American baseball player

Eugene George Ammann, Jr. (born January 30, 1949) was an American pitcher who is most notable for winning the 1970 College World Series Most Outstanding Player award while a junior at Florida State University (FSU). He is one of two players from Florida State University to win that award. The other is Marshall McDougall.

In 1968, he went 5-0 with a 2.17 ERA. He went 11-2 with a 2.09 ERA in 1969. His 1970 collegiate was perhaps one of the best ever in NCAA history. He won 15 games and lost none for a record of 15-0, and his ERA was 0.66, the lowest all-time in a single season. He had a string of 411/3 scoreless innings, and another string of 29 scoreless innings. Furthermore, he also holds the record for most shutouts in a season, with eight. At one point, he threw a no-hitter. He also holds the record for lowest ERA in a career, posting a career 1.45 ERA while attending FSU. Overall, his career record at FSU was 31-2.

Prior to pitching collegiately, he attended Lakeside High School.

Ammann was drafted twice. The first time, he was drafted by the Baltimore Orioles in the 55th round of the 1967 draft. He chose not to sign. After being drafted by the Milwaukee Brewers in the third round of the 1970 draft, he did sign. He played professionally for five seasons, never reaching the majors.
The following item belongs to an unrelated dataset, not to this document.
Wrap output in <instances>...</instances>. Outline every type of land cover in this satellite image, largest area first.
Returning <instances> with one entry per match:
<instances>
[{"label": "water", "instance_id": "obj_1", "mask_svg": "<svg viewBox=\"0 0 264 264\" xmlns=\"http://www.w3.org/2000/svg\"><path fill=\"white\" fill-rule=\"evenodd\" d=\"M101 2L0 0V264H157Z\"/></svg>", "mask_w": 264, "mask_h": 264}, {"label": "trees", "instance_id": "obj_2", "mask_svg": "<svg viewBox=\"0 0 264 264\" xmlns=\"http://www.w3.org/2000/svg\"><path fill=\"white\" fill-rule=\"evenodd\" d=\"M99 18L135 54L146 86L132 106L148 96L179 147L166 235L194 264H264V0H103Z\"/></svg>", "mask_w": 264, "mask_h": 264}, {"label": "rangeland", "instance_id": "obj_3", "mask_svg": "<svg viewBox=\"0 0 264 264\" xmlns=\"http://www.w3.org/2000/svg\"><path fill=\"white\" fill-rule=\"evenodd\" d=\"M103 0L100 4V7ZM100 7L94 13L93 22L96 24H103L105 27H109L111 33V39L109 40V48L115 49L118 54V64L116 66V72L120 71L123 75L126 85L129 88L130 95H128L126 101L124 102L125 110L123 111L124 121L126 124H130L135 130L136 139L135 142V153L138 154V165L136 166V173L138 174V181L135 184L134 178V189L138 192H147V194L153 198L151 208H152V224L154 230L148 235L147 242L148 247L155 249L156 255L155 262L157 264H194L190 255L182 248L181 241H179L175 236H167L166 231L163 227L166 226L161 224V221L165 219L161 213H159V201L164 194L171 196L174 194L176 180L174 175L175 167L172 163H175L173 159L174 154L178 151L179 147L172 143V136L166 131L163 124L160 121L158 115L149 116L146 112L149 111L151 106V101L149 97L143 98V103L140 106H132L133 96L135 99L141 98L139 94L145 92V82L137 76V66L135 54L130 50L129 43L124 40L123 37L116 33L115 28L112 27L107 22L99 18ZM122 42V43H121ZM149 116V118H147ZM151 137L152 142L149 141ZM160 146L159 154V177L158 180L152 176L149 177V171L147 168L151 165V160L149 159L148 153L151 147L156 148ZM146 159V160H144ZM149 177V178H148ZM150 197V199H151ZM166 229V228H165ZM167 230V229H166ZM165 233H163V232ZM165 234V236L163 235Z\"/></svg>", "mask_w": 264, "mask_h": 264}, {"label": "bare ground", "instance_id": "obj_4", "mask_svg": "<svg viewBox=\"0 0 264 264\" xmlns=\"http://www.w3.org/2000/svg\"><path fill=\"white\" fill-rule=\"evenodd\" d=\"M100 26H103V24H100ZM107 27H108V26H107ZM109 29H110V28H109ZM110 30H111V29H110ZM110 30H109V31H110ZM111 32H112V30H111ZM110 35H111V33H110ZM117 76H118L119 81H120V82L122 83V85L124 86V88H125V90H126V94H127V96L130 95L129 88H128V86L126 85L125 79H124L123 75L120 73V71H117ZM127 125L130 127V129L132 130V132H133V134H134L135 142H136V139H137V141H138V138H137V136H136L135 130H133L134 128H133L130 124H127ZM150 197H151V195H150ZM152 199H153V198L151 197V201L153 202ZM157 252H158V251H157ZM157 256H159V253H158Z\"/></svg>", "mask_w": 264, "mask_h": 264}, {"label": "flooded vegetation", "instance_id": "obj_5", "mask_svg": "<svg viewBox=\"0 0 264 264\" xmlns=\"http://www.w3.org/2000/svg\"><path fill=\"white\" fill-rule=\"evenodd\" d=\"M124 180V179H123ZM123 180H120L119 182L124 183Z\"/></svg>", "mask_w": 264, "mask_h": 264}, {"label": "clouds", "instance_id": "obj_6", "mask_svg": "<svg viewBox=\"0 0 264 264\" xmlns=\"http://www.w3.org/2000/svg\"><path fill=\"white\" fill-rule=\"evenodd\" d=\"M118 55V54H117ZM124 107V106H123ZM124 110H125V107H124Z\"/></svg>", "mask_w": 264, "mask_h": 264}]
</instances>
In his first professional season (1970), he played for the Jacksonville Suns, going 1-5 with a 2.85 ERA in 11 games. From 1971 to 1973, he played for the Evansville Triplets. In 1971, he went 6-10 with a 3.79 ERA in 25 games. In 1972, he went 9-10 with a 3.92 ERA in 30 games. Finally, in 1973, he went 8-8 with a 5.68 ERA in 26 games. In 1974, he played for the Hankyu Braves in Japan. He appeared in only one game, after which he was released; a report noted a lack of a fastball as the reason for his lack of success.

In 1991, he was inducted into the FSU Sports Hall of Fame.